(Beginning of Extract to read)
Although Mother’s Day is over, Molly and I hope you’ll join us this month as we look at one of Mary Cassatt’s beautiful and timeless paintings of mothers and children engaged in everyday activities.
In this post you’ll:
- Find helpful vocabulary
- Learn a little about Mary Cassatt and her paintings of mothers and children
- Discover activities to help you and your children explore and enjoy her paintings
- See a cute photo of Molly, the Artsy Corgi
These words, shown in bold green the first time, will help you and your children talk more easily about different parts of the painting.
- Impressionists: a group of mostly French artists, who in the late 1800s, began painting outside so they could catch the way colors changed in different lights. They worked quickly with dabs and dashes, (creating an impression of their subject) so their paintings looked strange and unfinished to viewers. The Impressionists held their own annual exhibits in Paris. The style also spread to other countries.
- Genre art: art showing everyday events and people
- Composition: the way an artist arranges all the parts to create a painting
- The Renaissance: the rebirth or revival of classical (Greek and Roman) influences in art and literature, refers especially to the 14th -16th centuries in Italy when such greats as Leonardo da Vinci, Michelangelo, and Raphael worked.
Mary Cassatt (1844-1926) who grew up in Philadelphia, always wanted to become an artist. Despite her father’s objections, she entered the Pennsylvania Academy of Fine Arts when she was 15. But women had separate classes from men, which frustrated Mary, and there were few museums in which to study great art. So, like many American artists, Mary traveled to Europe to study.
Even in Paris, Mary couldn’t attend the Ecole des Beaux-Arts, (France’s most prestigious art school), but she could study privately with Ecole masters and copy masterpieces at the Louvre. Many artists studied in this way.
Mary joined the French Impressionists just 5 years after their first exhibition in 1874. The only American and one of only three women, Mary continued exhibiting with the Impressionists until 1886
The men in the Impressionist group could go to cafes and travel around Paris and the surrounding countryside to find subjects to paint. Mary Cassatt and the other women couldn’t go to these places unless accompanied by a man. So they painted the domestic life of women and children, using their family members as models. Mary Cassatt is loved today for her beautiful paintings, pastels, and prints of mothers and children. In her Genre art we see the love between mothers and children in ordinary daily moments.
Though Cassatt lived the rest of her life in France, she never forgot the need for art in American museums. She helped Americans buy artworks to eventually go into these. Her own works are in the Metropolitan Museum of Art in New York City, the Art Institute of Chicago, and many other big and small museums.
Let’s look at a painting called A Young Mother Sewing. Cassatt has captured a quiet moment in time—the mother is intent on her sewing, while the child is staring at the viewer.
Though it is a genre painting, Cassatt has used a Composition in which the mother and child form a triangular shape, drawing our eyes up to the mother’s face. That triangle, together with the background horizontal and vertical lines, makes a stable, balanced composition.
This kind of composition was very common with portraits of the Madonna and Child in The Renaissance. So, though the woman is just an ordinary mom doing some sewing, Cassatt has given her great dignity and importance. To compare, here’s a Madonna and Child painting by Leonardo da Vinci.
(End of Extract to read)
(Beginning of Extracted data)
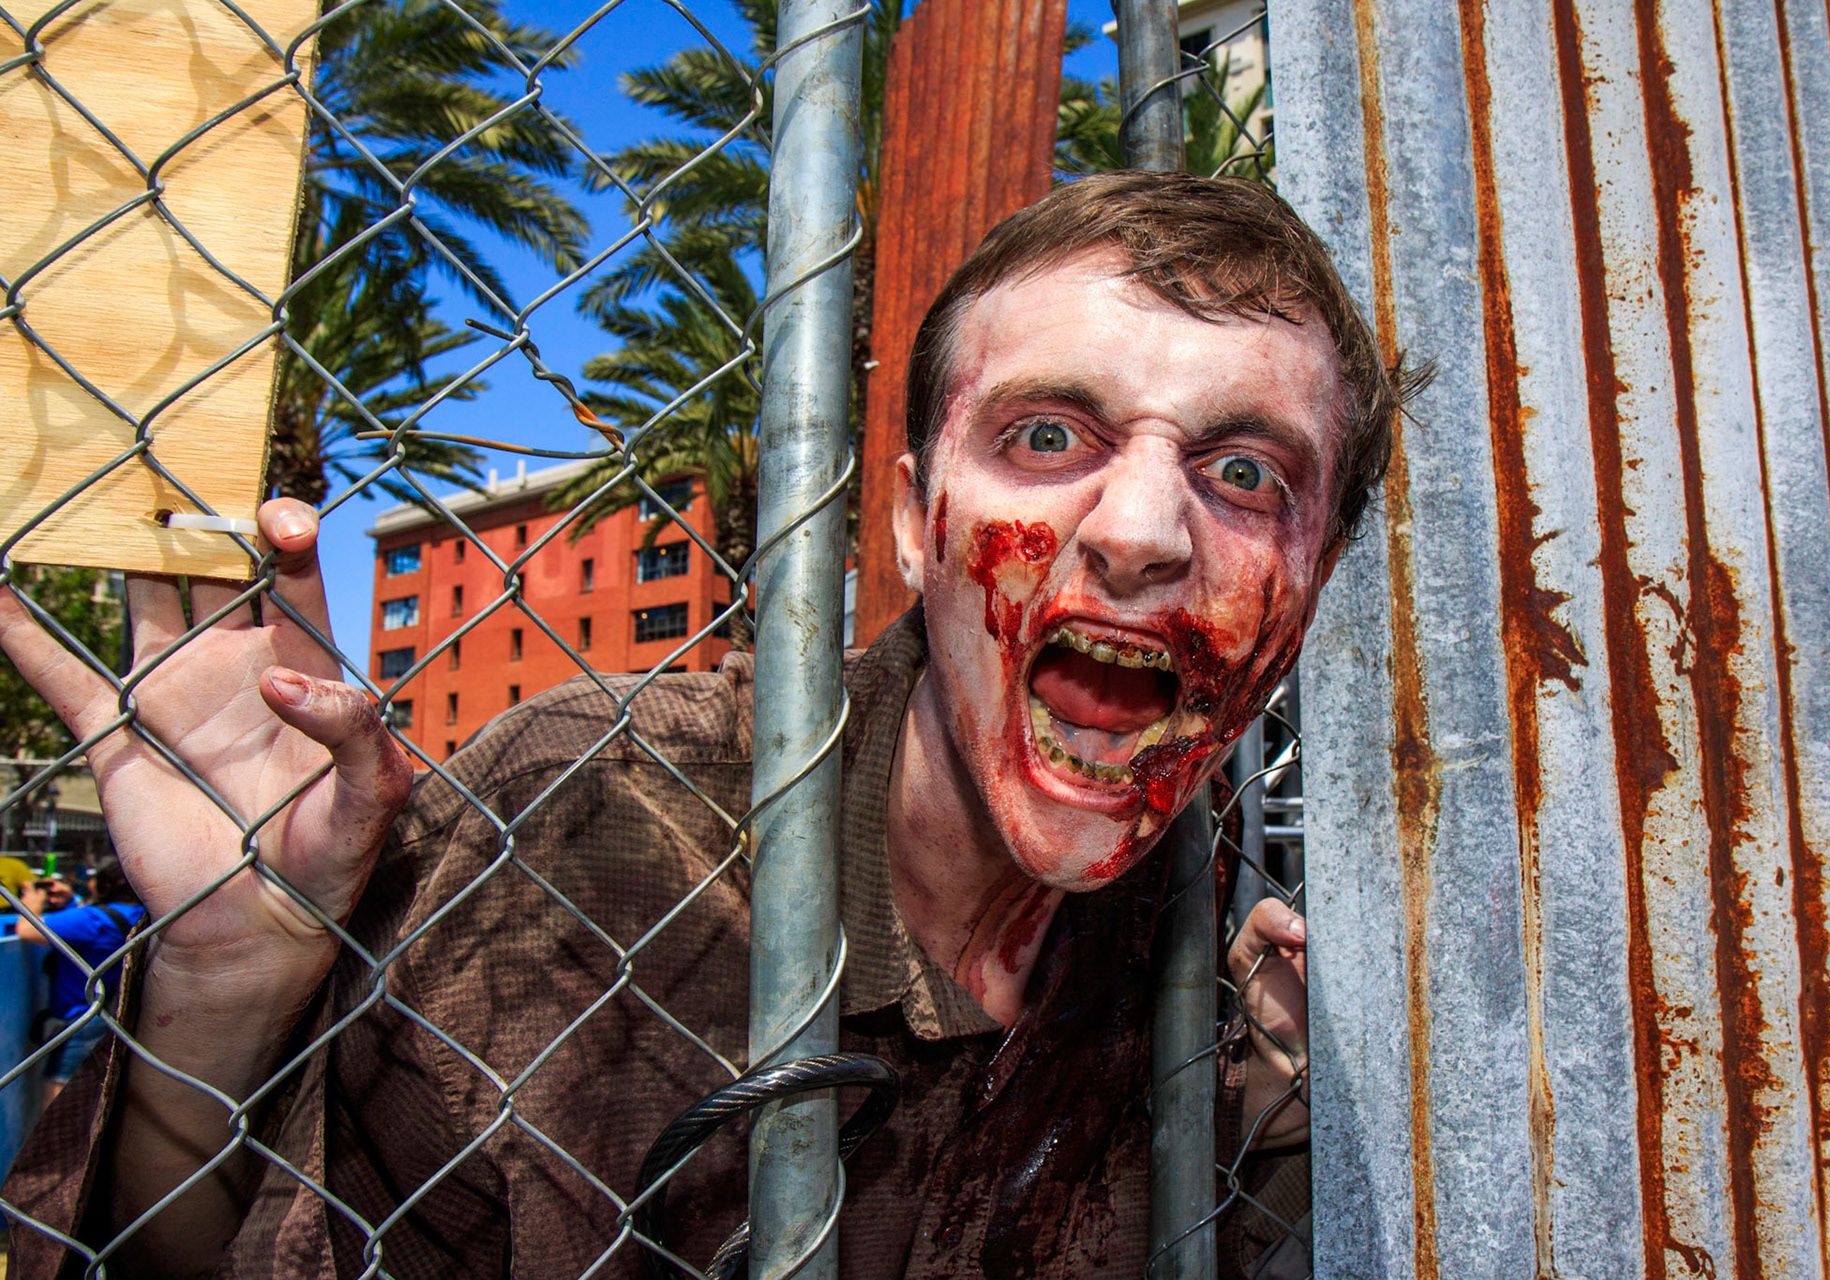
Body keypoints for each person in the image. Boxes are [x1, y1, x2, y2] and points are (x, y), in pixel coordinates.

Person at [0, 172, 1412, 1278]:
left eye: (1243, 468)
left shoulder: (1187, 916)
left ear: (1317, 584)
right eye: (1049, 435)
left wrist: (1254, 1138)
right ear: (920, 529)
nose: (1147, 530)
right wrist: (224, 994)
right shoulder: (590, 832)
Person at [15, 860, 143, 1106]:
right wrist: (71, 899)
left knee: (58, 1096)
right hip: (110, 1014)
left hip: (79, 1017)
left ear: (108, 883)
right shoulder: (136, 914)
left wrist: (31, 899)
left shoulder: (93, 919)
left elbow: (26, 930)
(End of Extracted data)
(Beginning of Extracted data)
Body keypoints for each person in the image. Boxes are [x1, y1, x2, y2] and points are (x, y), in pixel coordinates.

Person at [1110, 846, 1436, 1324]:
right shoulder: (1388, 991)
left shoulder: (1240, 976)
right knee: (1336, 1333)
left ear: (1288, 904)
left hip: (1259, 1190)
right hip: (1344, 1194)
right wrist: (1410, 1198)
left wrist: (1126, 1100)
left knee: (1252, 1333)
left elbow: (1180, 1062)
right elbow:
(End of Extracted data)
■ **Work order**
Answer these questions from the Mary Cassatt text.
(a) At what age did Cassatt enter the Pennsylvania Academy of Fine Arts?
(b) In what year did the Impressionists hold their first exhibition?
(c) What shape do the mother and child form in A Young Mother Sewing?

■ **Output for this exercise**
(a) 15
(b) 1874
(c) A triangular shape